The option's door first opened by Pius XII in the latter part of his pontificate, a formal rite for the consecration of a virgin -- a practice reserved to the diocesan bishop -- was approved by Paul VI in 1971.

And earlier today, as 500 CVs from across the globe gathered in Rome for an international congress, the group got an encouraging B16 shot:
"The Order of Virgins represents a particular form of consecrated life which flowered anew in the Church after Vatican Council II," the Pontiff explained. "However, it has ancient roots that go back to the beginnings of evangelical life when, in an unprecedented novelty, the hearts of certain women began to open to a desire for consecrated virginity: in other words, the desire to give one's entire being to God, which had had its first extraordinary fulfillment in the Virgin of Nazareth and her 'yes.'"

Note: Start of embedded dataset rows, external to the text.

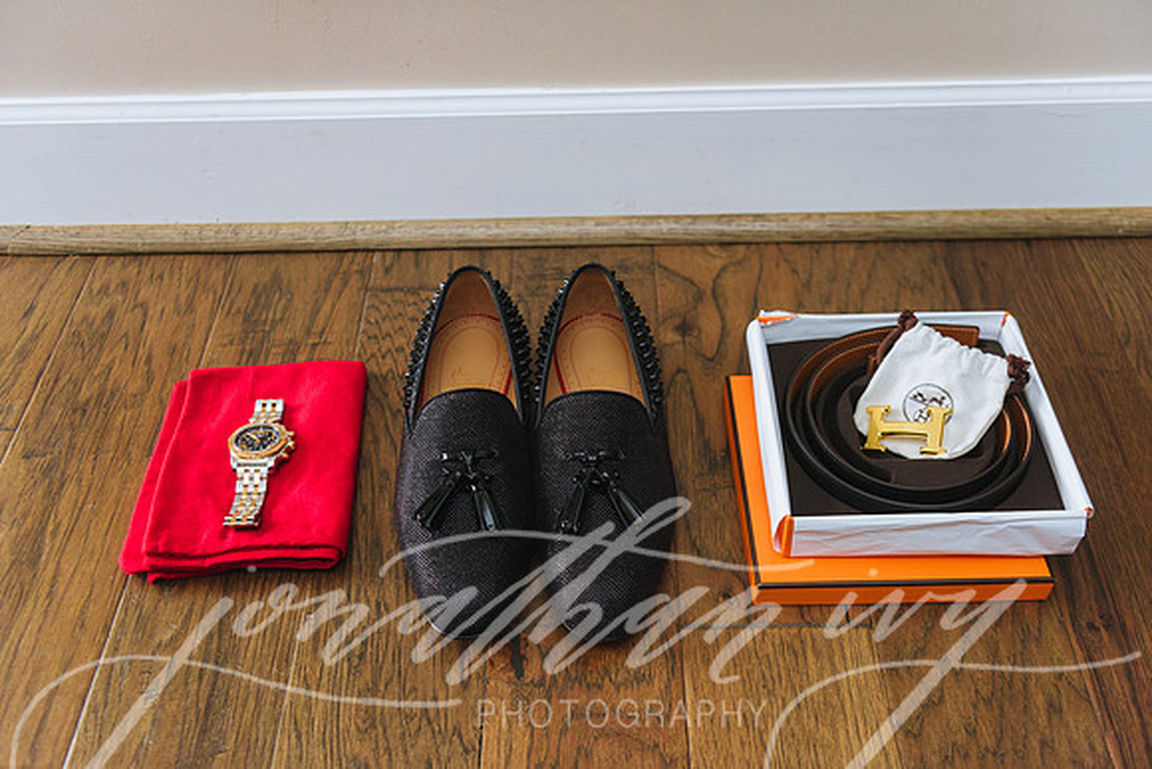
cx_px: 576
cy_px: 384
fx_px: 1152
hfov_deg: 53.1
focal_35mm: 36
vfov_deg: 36.9
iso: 640
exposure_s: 1/100
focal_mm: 36
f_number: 2.8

"Your charism must reflect the intensity, but also the freshness, of its origins," said the Pope, noting how, "when it came into being, the charism did not involve a particular way of life. Little by little, however, it was institutionalized, finally becoming a full public and solemn consecration conferred by the bishop through an inspirational liturgical rite that made the consecrated woman 'sponsa Christi,' an image of the Church as bride."

"Your vocation is profoundly rooted in the particular Church to which you belong," he told the women. "From the diocese, with its traditions, its saints, its values, limits and difficulties, you open up to the scope of the universal Church, sharing particularly in her liturgical prayer."

"In this way your prayerful 'I' progressively broadens out," the pontiff continued, "until in the prayer there is nothing more than a great 'we.' In your dialogue with God, open yourselves to dialogue with all creatures."

"The choice of virginal life," the Pope concluded, "is an allusion to the transitory nature of earthly things and an anticipation of future good. Be witnesses of vigilant and industrious hope, of joy, of the peace that belongs to those who abandon themselves to the love of God. Be present in the world, yet pilgrims on the journey to the kingdom."